Information provided:

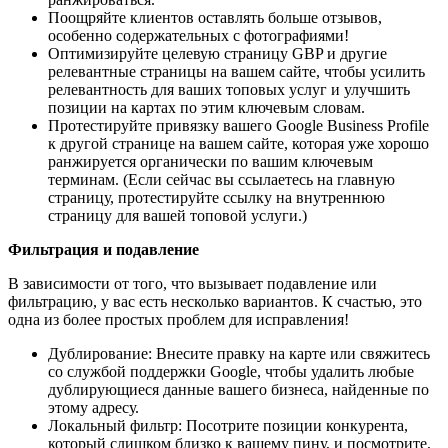
Поощряйте клиентов оставлять больше отзывов,
особенно содержательных с фотографиями!
Оптимизируйте целевую страницу GBP и другие
релевантные страницы на вашем сайте, чтобы усилить
релевантность для ваших топовых услуг и улучшить
позиции на картах по этим ключевым словам.
Протестируйте привязку вашего Google Business Profile
к другой странице на вашем сайте, которая уже хорошо
ранжируется органически по вашим ключевым
терминам. (Если сейчас вы ссылаетесь на главную
страницу, протестируйте ссылку на внутреннюю
страницу для вашей топовой услуги.)
Фильтрация и подавление
В зависимости от того, что вызывает подавление или
фильтрацию, у вас есть несколько вариантов. К счастью, это
одна из более простых проблем для исправления!
Дублирование: Внесите правку на карте или свяжитесь
со службой поддержки Google, чтобы удалить любые
дублирующиеся данные вашего бизнеса, найденные по
этому адресу.
Локальный фильтр: Посотрите позиции конкурента,
который слишком близко к вашему пину, и посмотрите,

What is required: Sift the material for lines that include the word "чтобы", and copy each one.

Exercise solution:
релевантные страницы на вашем сайте, чтобы усилить
со службой поддержки Google, чтобы удалить любые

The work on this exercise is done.